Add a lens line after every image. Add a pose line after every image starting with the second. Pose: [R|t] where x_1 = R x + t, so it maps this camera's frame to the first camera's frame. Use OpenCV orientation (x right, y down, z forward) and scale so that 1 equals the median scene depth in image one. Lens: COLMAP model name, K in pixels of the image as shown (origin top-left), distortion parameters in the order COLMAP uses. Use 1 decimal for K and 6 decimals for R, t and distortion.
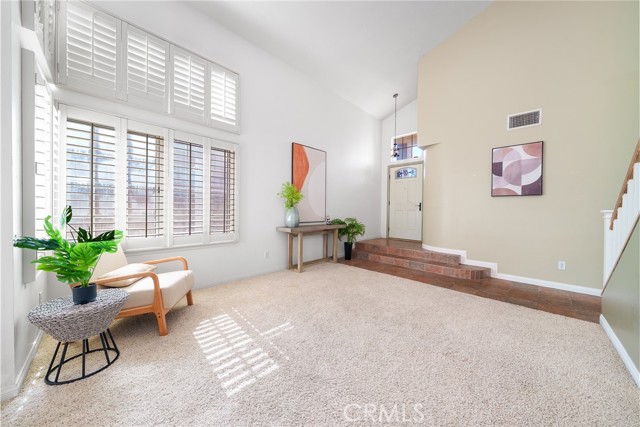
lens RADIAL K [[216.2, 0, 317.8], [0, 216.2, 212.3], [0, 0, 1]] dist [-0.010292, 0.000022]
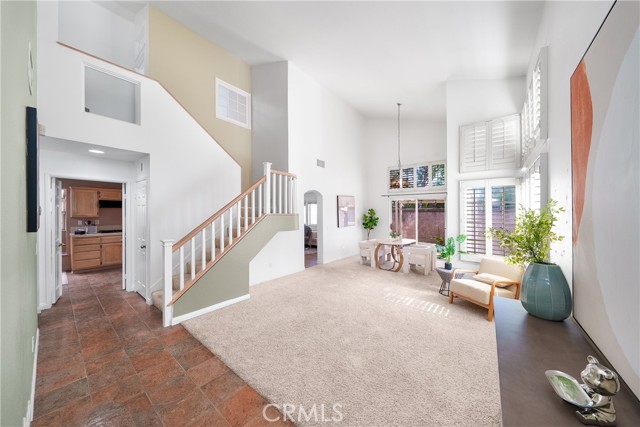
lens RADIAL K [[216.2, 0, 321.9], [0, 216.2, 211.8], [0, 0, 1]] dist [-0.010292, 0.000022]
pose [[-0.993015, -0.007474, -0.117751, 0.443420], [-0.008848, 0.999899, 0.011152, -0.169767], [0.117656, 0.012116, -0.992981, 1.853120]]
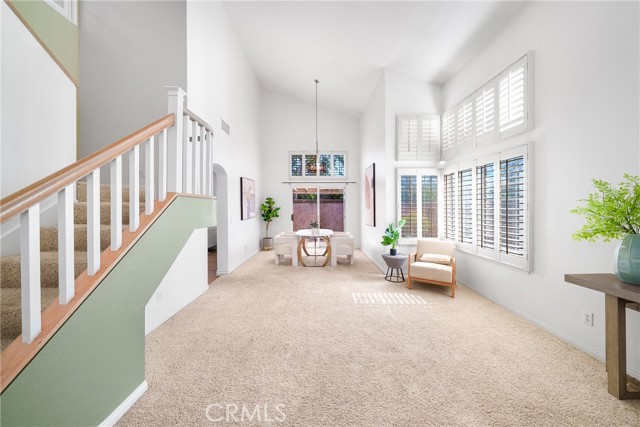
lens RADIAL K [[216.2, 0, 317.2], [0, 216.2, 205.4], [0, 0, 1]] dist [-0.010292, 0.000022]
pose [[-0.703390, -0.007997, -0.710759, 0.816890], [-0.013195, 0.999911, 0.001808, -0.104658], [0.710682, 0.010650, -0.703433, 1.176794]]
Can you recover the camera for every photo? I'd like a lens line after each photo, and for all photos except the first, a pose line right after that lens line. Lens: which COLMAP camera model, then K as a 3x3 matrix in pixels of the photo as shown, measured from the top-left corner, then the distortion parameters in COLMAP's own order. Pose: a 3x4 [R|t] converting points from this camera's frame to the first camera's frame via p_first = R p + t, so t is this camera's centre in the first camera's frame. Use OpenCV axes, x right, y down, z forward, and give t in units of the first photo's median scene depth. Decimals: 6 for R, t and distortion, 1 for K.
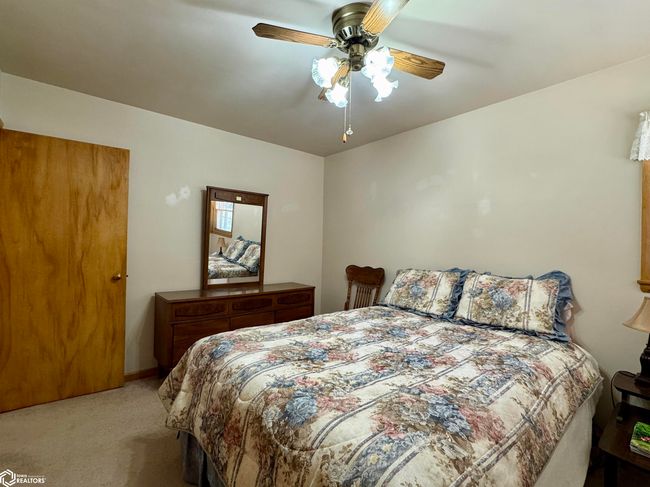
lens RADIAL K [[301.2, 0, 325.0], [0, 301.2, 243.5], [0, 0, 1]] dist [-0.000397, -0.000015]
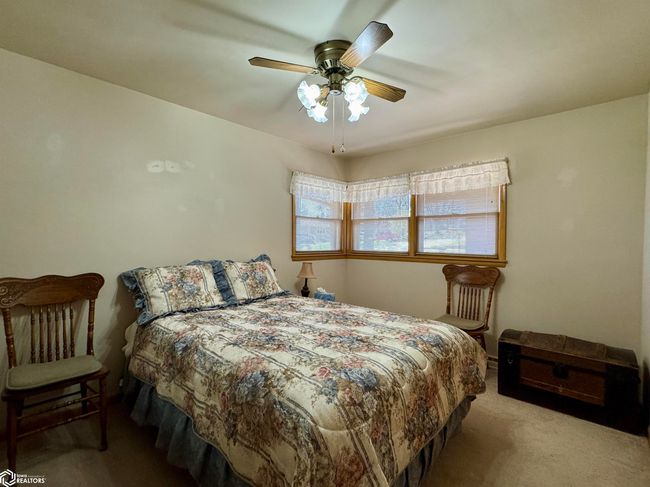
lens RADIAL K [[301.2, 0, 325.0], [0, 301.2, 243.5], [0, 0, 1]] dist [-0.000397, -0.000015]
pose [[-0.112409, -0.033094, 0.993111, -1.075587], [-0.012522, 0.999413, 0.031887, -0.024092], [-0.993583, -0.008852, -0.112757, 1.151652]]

Instructions for the task »
Transcribe every line of text in the records above word for word, in order. Leave the pictures out.

Reply to the task »
Add a lens line after every image. Add a pose line after every image starting with the second. Pose: [R|t] where x_1 = R x + t, so it maps this camera's frame to the first camera's frame. Use OpenCV orientation (x right, y down, z forward) and scale so that 1 equals the median scene depth in image one. Lens: COLMAP model name, K in pixels of the image as shown (origin top-left), distortion parameters in the order COLMAP uses. Use 1 decimal for K and 6 decimals for R, t and distortion.
lens RADIAL K [[216.2, 0, 317.8], [0, 216.2, 212.3], [0, 0, 1]] dist [-0.010292, 0.000022]
lens RADIAL K [[216.2, 0, 321.9], [0, 216.2, 211.8], [0, 0, 1]] dist [-0.010292, 0.000022]
pose [[-0.993015, -0.007474, -0.117751, 0.443420], [-0.008848, 0.999899, 0.011152, -0.169767], [0.117656, 0.012116, -0.992981, 1.853120]]
lens RADIAL K [[216.2, 0, 317.2], [0, 216.2, 205.4], [0, 0, 1]] dist [-0.010292, 0.000022]
pose [[-0.703390, -0.007997, -0.710759, 0.816890], [-0.013195, 0.999911, 0.001808, -0.104658], [0.710682, 0.010650, -0.703433, 1.176794]]
Can you recover the camera for every photo? I'd like a lens line after each photo, and for all photos except the first, a pose line right after that lens line. Lens: which COLMAP camera model, then K as a 3x3 matrix in pixels of the photo as shown, measured from the top-left corner, then the distortion parameters in COLMAP's own order. Pose: a 3x4 [R|t] converting points from this camera's frame to the first camera's frame via p_first = R p + t, so t is this camera's centre in the first camera's frame. Use OpenCV axes, x right, y down, z forward, and give t in units of the first photo's median scene depth. Decimals: 6 for R, t and distortion, 1 for K.
lens RADIAL K [[301.2, 0, 325.0], [0, 301.2, 243.5], [0, 0, 1]] dist [-0.000397, -0.000015]
lens RADIAL K [[301.2, 0, 325.0], [0, 301.2, 243.5], [0, 0, 1]] dist [-0.000397, -0.000015]
pose [[-0.112409, -0.033094, 0.993111, -1.075587], [-0.012522, 0.999413, 0.031887, -0.024092], [-0.993583, -0.008852, -0.112757, 1.151652]]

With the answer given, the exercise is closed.